(Extracted data entries)
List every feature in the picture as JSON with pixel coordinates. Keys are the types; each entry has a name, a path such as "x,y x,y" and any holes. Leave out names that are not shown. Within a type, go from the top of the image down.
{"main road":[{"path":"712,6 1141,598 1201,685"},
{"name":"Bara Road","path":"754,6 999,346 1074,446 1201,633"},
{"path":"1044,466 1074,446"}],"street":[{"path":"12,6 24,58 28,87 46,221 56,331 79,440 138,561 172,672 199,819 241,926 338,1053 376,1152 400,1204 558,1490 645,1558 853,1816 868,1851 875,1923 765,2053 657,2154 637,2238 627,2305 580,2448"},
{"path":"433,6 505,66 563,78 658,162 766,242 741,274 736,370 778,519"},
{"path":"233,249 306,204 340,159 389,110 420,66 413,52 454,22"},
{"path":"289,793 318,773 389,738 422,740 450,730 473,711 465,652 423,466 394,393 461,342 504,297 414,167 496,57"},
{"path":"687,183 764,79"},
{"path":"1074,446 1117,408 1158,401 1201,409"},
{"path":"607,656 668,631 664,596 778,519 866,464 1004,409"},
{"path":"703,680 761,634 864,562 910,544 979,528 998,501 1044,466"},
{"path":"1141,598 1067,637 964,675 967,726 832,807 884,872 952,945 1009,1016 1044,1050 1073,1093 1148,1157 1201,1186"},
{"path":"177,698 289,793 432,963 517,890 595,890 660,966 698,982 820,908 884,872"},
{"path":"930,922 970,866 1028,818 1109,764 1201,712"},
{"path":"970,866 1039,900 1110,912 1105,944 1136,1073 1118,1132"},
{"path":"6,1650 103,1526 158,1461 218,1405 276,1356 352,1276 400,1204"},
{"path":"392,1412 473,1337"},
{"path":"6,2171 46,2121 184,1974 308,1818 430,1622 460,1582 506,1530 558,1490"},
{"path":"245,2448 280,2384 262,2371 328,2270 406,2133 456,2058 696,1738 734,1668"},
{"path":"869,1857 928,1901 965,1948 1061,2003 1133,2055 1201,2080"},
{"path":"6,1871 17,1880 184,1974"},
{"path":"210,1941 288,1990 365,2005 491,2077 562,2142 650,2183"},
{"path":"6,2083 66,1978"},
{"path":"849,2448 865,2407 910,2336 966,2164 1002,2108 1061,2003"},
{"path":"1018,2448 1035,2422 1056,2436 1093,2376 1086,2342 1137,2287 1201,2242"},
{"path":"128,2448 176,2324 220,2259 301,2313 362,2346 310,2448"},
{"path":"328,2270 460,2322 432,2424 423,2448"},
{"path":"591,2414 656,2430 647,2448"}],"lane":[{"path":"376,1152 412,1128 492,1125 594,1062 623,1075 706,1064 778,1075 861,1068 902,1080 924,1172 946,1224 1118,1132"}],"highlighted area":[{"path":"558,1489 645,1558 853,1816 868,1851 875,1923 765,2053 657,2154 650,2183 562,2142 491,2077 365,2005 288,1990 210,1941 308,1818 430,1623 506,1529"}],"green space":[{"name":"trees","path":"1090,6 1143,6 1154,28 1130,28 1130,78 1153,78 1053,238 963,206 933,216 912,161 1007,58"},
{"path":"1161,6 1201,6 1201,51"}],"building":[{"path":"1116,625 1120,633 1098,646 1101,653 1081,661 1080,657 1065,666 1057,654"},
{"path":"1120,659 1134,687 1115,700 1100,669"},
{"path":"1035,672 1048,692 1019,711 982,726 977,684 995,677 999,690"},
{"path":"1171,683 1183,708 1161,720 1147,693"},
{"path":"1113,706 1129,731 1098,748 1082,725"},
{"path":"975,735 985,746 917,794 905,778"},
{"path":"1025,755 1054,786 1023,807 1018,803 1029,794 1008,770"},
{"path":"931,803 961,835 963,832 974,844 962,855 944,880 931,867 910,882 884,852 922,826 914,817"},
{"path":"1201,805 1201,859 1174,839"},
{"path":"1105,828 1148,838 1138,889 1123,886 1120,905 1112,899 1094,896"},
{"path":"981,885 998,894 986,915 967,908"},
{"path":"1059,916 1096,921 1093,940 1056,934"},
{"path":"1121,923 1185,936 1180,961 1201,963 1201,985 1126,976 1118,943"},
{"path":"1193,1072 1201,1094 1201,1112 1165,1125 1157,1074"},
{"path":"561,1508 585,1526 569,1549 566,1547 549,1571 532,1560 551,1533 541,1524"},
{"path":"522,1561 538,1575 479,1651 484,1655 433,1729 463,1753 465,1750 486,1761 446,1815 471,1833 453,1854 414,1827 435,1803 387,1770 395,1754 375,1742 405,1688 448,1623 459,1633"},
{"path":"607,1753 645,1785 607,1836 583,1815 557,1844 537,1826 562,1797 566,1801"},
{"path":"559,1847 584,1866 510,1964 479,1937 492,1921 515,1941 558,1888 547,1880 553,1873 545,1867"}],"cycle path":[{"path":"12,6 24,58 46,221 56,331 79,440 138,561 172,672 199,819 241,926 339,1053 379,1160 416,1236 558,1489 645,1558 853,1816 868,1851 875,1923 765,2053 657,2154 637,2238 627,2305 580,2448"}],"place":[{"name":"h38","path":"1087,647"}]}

▸ Exercise aim: Reproduce the records above with every character intact.

▸ Exercise answer:
List every feature in the picture as JSON with pixel coordinates. Keys are the types; each entry has a name, a path such as "x,y x,y" and any holes. Leave out names that are not shown. Within a type, go from the top of the image down.
{"main road":[{"path":"712,6 1141,598 1201,685"},
{"name":"Bara Road","path":"754,6 999,346 1074,446 1201,633"},
{"path":"1044,466 1074,446"}],"street":[{"path":"12,6 24,58 28,87 46,221 56,331 79,440 138,561 172,672 199,819 241,926 338,1053 376,1152 400,1204 558,1490 645,1558 853,1816 868,1851 875,1923 765,2053 657,2154 637,2238 627,2305 580,2448"},
{"path":"433,6 505,66 563,78 658,162 766,242 741,274 736,370 778,519"},
{"path":"233,249 306,204 340,159 389,110 420,66 413,52 454,22"},
{"path":"289,793 318,773 389,738 422,740 450,730 473,711 465,652 423,466 394,393 461,342 504,297 414,167 496,57"},
{"path":"687,183 764,79"},
{"path":"1074,446 1117,408 1158,401 1201,409"},
{"path":"607,656 668,631 664,596 778,519 866,464 1004,409"},
{"path":"703,680 761,634 864,562 910,544 979,528 998,501 1044,466"},
{"path":"1141,598 1067,637 964,675 967,726 832,807 884,872 952,945 1009,1016 1044,1050 1073,1093 1148,1157 1201,1186"},
{"path":"177,698 289,793 432,963 517,890 595,890 660,966 698,982 820,908 884,872"},
{"path":"930,922 970,866 1028,818 1109,764 1201,712"},
{"path":"970,866 1039,900 1110,912 1105,944 1136,1073 1118,1132"},
{"path":"6,1650 103,1526 158,1461 218,1405 276,1356 352,1276 400,1204"},
{"path":"392,1412 473,1337"},
{"path":"6,2171 46,2121 184,1974 308,1818 430,1622 460,1582 506,1530 558,1490"},
{"path":"245,2448 280,2384 262,2371 328,2270 406,2133 456,2058 696,1738 734,1668"},
{"path":"869,1857 928,1901 965,1948 1061,2003 1133,2055 1201,2080"},
{"path":"6,1871 17,1880 184,1974"},
{"path":"210,1941 288,1990 365,2005 491,2077 562,2142 650,2183"},
{"path":"6,2083 66,1978"},
{"path":"849,2448 865,2407 910,2336 966,2164 1002,2108 1061,2003"},
{"path":"1018,2448 1035,2422 1056,2436 1093,2376 1086,2342 1137,2287 1201,2242"},
{"path":"128,2448 176,2324 220,2259 301,2313 362,2346 310,2448"},
{"path":"328,2270 460,2322 432,2424 423,2448"},
{"path":"591,2414 656,2430 647,2448"}],"lane":[{"path":"376,1152 412,1128 492,1125 594,1062 623,1075 706,1064 778,1075 861,1068 902,1080 924,1172 946,1224 1118,1132"}],"highlighted area":[{"path":"558,1489 645,1558 853,1816 868,1851 875,1923 765,2053 657,2154 650,2183 562,2142 491,2077 365,2005 288,1990 210,1941 308,1818 430,1623 506,1529"}],"green space":[{"name":"trees","path":"1090,6 1143,6 1154,28 1130,28 1130,78 1153,78 1053,238 963,206 933,216 912,161 1007,58"},
{"path":"1161,6 1201,6 1201,51"}],"building":[{"path":"1116,625 1120,633 1098,646 1101,653 1081,661 1080,657 1065,666 1057,654"},
{"path":"1120,659 1134,687 1115,700 1100,669"},
{"path":"1035,672 1048,692 1019,711 982,726 977,684 995,677 999,690"},
{"path":"1171,683 1183,708 1161,720 1147,693"},
{"path":"1113,706 1129,731 1098,748 1082,725"},
{"path":"975,735 985,746 917,794 905,778"},
{"path":"1025,755 1054,786 1023,807 1018,803 1029,794 1008,770"},
{"path":"931,803 961,835 963,832 974,844 962,855 944,880 931,867 910,882 884,852 922,826 914,817"},
{"path":"1201,805 1201,859 1174,839"},
{"path":"1105,828 1148,838 1138,889 1123,886 1120,905 1112,899 1094,896"},
{"path":"981,885 998,894 986,915 967,908"},
{"path":"1059,916 1096,921 1093,940 1056,934"},
{"path":"1121,923 1185,936 1180,961 1201,963 1201,985 1126,976 1118,943"},
{"path":"1193,1072 1201,1094 1201,1112 1165,1125 1157,1074"},
{"path":"561,1508 585,1526 569,1549 566,1547 549,1571 532,1560 551,1533 541,1524"},
{"path":"522,1561 538,1575 479,1651 484,1655 433,1729 463,1753 465,1750 486,1761 446,1815 471,1833 453,1854 414,1827 435,1803 387,1770 395,1754 375,1742 405,1688 448,1623 459,1633"},
{"path":"607,1753 645,1785 607,1836 583,1815 557,1844 537,1826 562,1797 566,1801"},
{"path":"559,1847 584,1866 510,1964 479,1937 492,1921 515,1941 558,1888 547,1880 553,1873 545,1867"}],"cycle path":[{"path":"12,6 24,58 46,221 56,331 79,440 138,561 172,672 199,819 241,926 339,1053 379,1160 416,1236 558,1489 645,1558 853,1816 868,1851 875,1923 765,2053 657,2154 637,2238 627,2305 580,2448"}],"place":[{"name":"h38","path":"1087,647"}]}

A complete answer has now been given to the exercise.